---------- Teks untuk Dianalisis
Sekesal-kesalnya pada anak saat mereka berulah, orang tua dituntut untuk tetap mengedepankan otak rasional dalam memberikan konsekuensi. Bukan sekedar menghukum tanpa pertimbangan.
Nggak jarang orang tua ikut tersulut untuk melakukan hal-hal di luar nalar ketika anak mulai neko-neko. Ini adalah salah satu kondisi yang paling challenging buat orang tua. Dorongan buat membentak, mengancam, memukul mungkin udah ada di depan mata. Akibat emosi, silap dikit aja bisa bikin gelap mata memberi hukuman pada anak yang cuma berujung pada penyesalan, bukan pada perubahan.
Di momen-momen ini, barulah terasa bahwa jadi orang tua itu memang nggak gampang, ya? (ke mana ajaaaa? Hahaha!). Orang tua bukanlah pribadi yang punya kekuasaan penuh dan bebas melakukan apa saja sekehendak hatinya kepada anak. Termasuk dalam hal memberi konsekuensi, walau anak ksudah sangat sangat berulah sekali menurut kita.
Menurut para pakar, memberikan konsekuensi yang melewati batas dapat memiliki dampak psikologis yang mendalam pada diri anak. Berikut adalah lima jenis hukuman yang wajib dihindari orang tua, namun sayangnya masih sering dilakukan.
Memukul pantat anak
Pukulan berulang seperti memukul pantat anak (atau memukul di bagian tubuh anak lainnya), adalah hukuman yang sia-sia dan dapat mengisolasi anak menurut Dr. Pawan Sonar, psikiater dan konselor anak, rumah sakit Riddhivinayak, Mumbai, India. Terkadang, berbicara saja sudah cukup membuat anak berada pada jalur yang benar.
Pemukulan berulang dapat menyebabkan anak trauma dan menyebabkan kinerja akademis menurun, kecerdasan emosional yang rendah, depresi dan membuat mereka cemas tentang kehidupan dan mungkin menjadi orang dewasa yang membosankan, kata Dr Sonar. Ini berlaku juga untuk hukuman fisik lainnya seperti mencubit, memukul dengan benda, mendorong, menampar dan seterusnya.
Berteriak sambil memaki
Menaikkan intonasi suara hingga lima oktaf seringkali dilakukan orang tua untuk melampiaskan kekesalannya pada anak. Mengguyur anak-anak dengan kata-kata makian tanpa makna, akan kehilangan efek mendidiknya. Berteriak sering menunjukkan bahwa orang tua tidak mampu mengendalikan perilaku anak. Alih-alih anak menjadi sadar, malah Anda sudah menjadi contoh yang buruk. Duh!
Mengunci anak di sebuah ruangan
Mengisolasi anak memang nggak menyakitinya secara fisik, tapi itu menghancurkan anak secara emosional. Menurut Dr. Sonar, Ini menunjukkan pesan pada anak bahwa ia tak lagi dicintai atau dibutuhkan. Mengunci di ruangan terang saja sudah cukup membuat anak takut, apalagi di ruangan gelap, atau tempat yang membuatnya nggak berdaya seperti kamar mandi, itu jauh lebih buruk!
--------------------
_Perintah Kerja 1_. Ambil bagian daftar yang dibuka dengan baris pertama daftar dan ditutup dengan baris yang memuat "13 July 2002 (Saturday)". Kedua ujungnya ikut disalin tanpa diubah sedikit pun, dan gambarnya tidak usah disertakan.
---------- Entri yang Diberikan
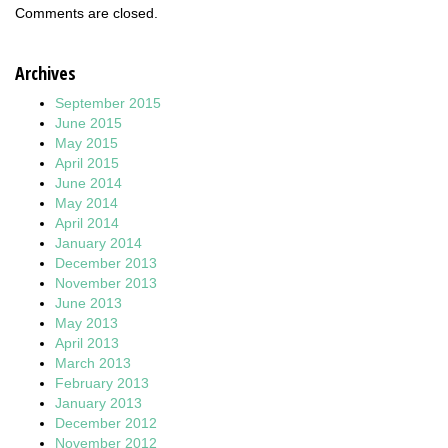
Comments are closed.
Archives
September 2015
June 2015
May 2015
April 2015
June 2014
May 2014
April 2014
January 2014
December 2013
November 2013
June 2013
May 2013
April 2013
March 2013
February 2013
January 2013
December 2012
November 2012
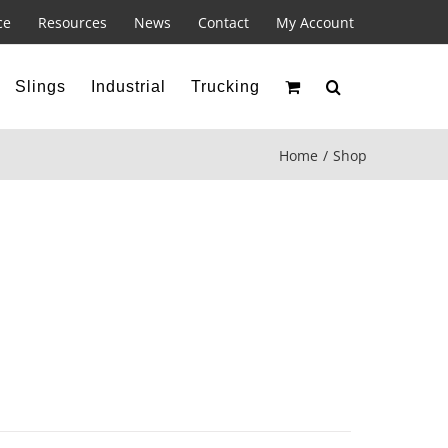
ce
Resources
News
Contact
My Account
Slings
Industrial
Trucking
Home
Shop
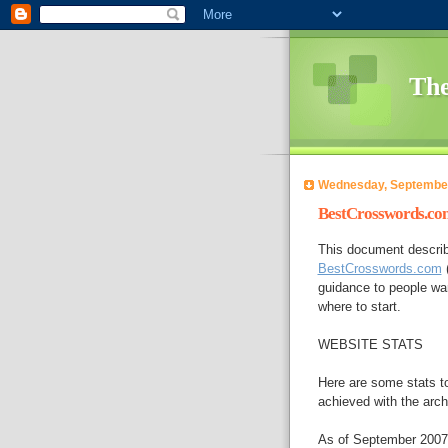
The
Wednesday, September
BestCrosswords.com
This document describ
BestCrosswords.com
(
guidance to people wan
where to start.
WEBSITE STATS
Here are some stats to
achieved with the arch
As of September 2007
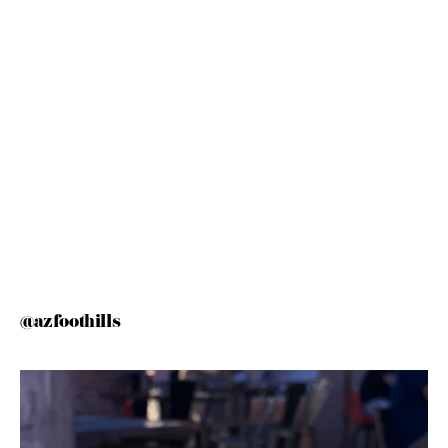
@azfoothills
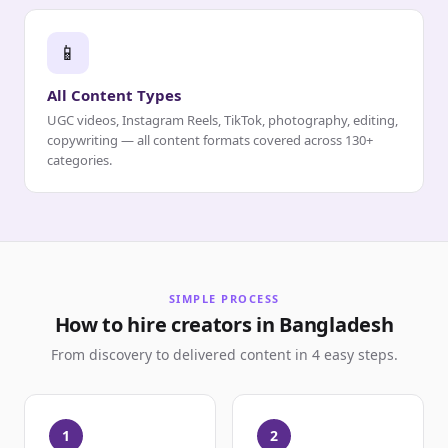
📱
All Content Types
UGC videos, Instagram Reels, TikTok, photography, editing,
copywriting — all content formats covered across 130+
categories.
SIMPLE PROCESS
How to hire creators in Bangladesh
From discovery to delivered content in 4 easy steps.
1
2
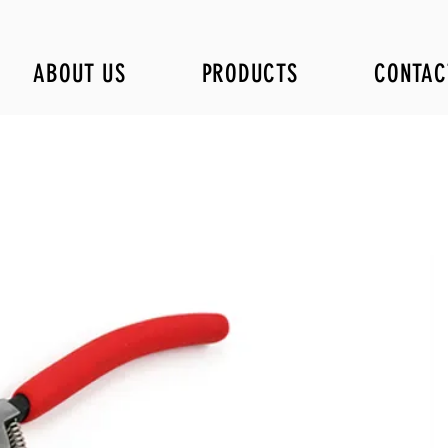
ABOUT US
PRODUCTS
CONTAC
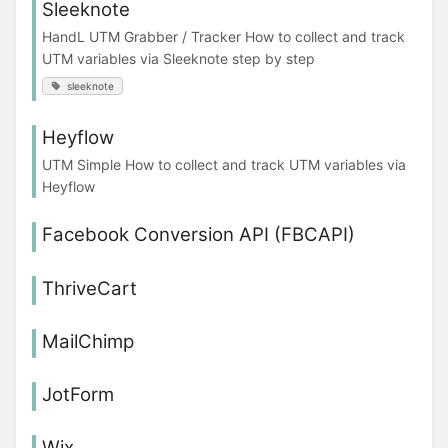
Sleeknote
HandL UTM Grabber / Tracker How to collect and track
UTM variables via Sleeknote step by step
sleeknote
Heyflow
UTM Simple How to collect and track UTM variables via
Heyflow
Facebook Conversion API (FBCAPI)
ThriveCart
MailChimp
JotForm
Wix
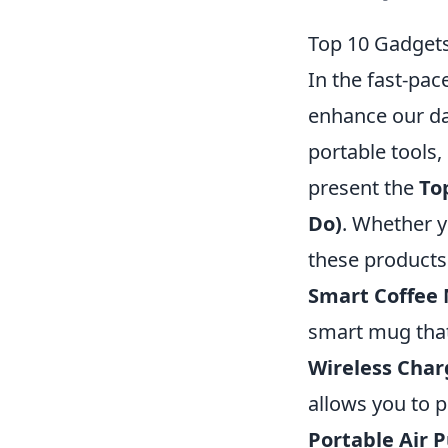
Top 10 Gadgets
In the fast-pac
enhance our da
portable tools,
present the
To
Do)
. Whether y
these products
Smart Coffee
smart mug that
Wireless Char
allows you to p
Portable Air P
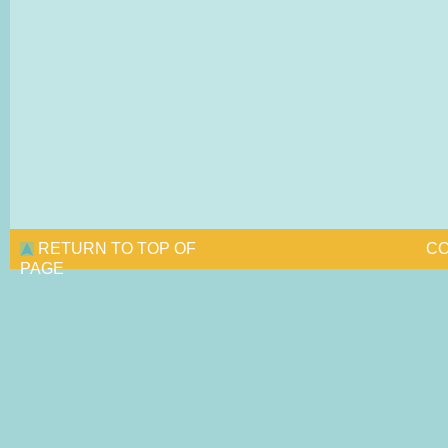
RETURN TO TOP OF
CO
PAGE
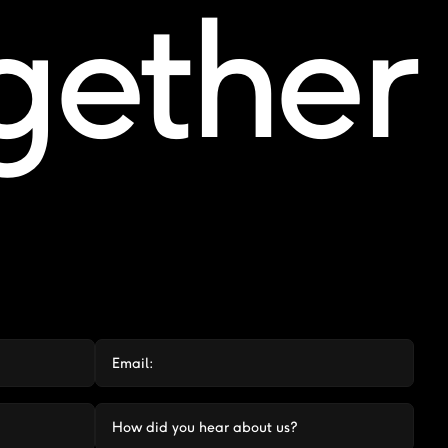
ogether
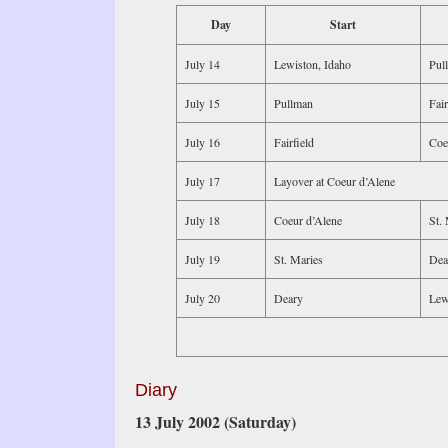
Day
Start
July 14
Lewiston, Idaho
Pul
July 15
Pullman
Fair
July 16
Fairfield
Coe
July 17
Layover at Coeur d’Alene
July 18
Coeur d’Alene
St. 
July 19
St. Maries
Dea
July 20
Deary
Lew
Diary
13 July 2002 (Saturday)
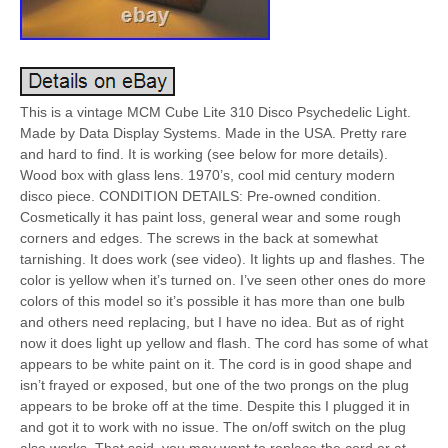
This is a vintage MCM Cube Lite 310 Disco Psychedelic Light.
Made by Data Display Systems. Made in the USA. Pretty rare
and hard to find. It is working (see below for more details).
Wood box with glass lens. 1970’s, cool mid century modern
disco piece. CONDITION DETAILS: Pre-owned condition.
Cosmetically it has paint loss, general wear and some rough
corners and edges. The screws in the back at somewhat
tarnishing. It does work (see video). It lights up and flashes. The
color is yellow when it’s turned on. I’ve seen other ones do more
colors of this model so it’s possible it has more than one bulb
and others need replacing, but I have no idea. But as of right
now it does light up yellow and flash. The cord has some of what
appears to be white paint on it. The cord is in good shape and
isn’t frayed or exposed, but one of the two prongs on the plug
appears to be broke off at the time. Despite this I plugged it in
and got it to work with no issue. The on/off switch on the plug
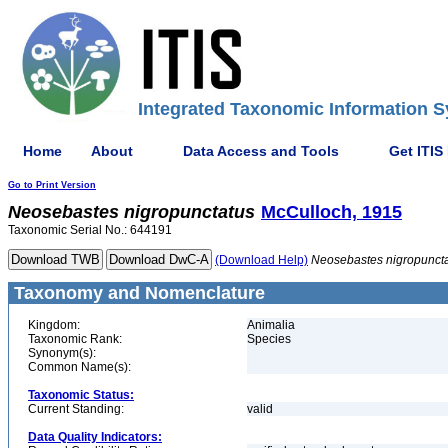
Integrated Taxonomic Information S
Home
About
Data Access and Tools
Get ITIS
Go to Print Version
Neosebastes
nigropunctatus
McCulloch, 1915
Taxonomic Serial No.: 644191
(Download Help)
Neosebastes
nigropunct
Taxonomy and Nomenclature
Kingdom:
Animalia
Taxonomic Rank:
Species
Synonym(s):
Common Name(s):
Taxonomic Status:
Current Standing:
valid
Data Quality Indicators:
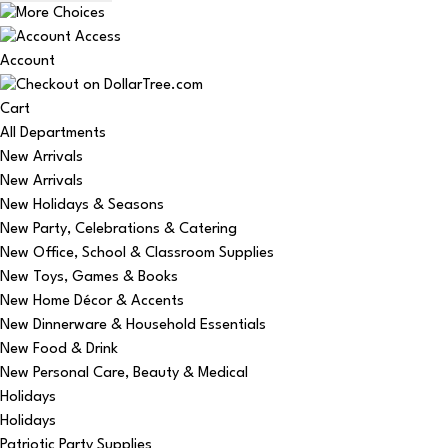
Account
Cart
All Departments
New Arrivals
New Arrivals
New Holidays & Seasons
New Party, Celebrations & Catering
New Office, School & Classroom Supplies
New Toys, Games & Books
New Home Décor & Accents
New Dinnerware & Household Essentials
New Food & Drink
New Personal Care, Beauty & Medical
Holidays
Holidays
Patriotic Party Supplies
--------------------
_Perintah Kerja 2_. Dalam teks tentang hukuman pada anak, Dr. Pawan Sonar disebut sebagai apa?

_Jawaban Tertulis 1_.
Comments are closed.
Archives
September 2015
June 2015
May 2015
April 2015
June 2014
May 2014
April 2014
January 2014
December 2013
November 2013
June 2013
May 2013
April 2013
March 2013
February 2013
January 2013
December 2012
November 2012
ce
Resources
News
Contact
My Account
Slings
Industrial
Trucking
Home
Shop
The
Wednesday, September
BestCrosswords.com
This document describ
BestCrosswords.com
(
guidance to people wan
where to start.
WEBSITE STATS
Here are some stats to
achieved with the arch
As of September 2007
@azfoothills
📱
All Content Types
UGC videos, Instagram Reels, TikTok, photography, editing,
copywriting — all content formats covered across 130+
categories.
SIMPLE PROCESS
How to hire creators in Bangladesh
From discovery to delivered content in 4 easy steps.
1
2
ABOUT US
PRODUCTS
CONTAC
Sleeknote
HandL UTM Grabber / Tracker How to collect and track
UTM variables via Sleeknote step by step
sleeknote
Heyflow
UTM Simple How to collect and track UTM variables via
Heyflow
Facebook Conversion API (FBCAPI)
ThriveCart
MailChimp
JotForm
Wix
Top 10 Gadgets
In the fast-pac
enhance our da
portable tools,
present the
To
Do)
. Whether y
these products
Smart Coffee
smart mug that
Wireless Char
allows you to p
Portable Air P
RETURN TO TOP OF
CO
PAGE
ogether
Day
Start
July 14
Lewiston, Idaho
Pul
July 15
Pullman
Fair
July 16
Fairfield
Coe
July 17
Layover at Coeur d’Alene
July 18
Coeur d’Alene
St. 
July 19
St. Maries
Dea
July 20
Deary
Lew
Diary
13 July 2002 (Saturday)

_Jawaban Tertulis 2_. Psikiater dan konselor anak.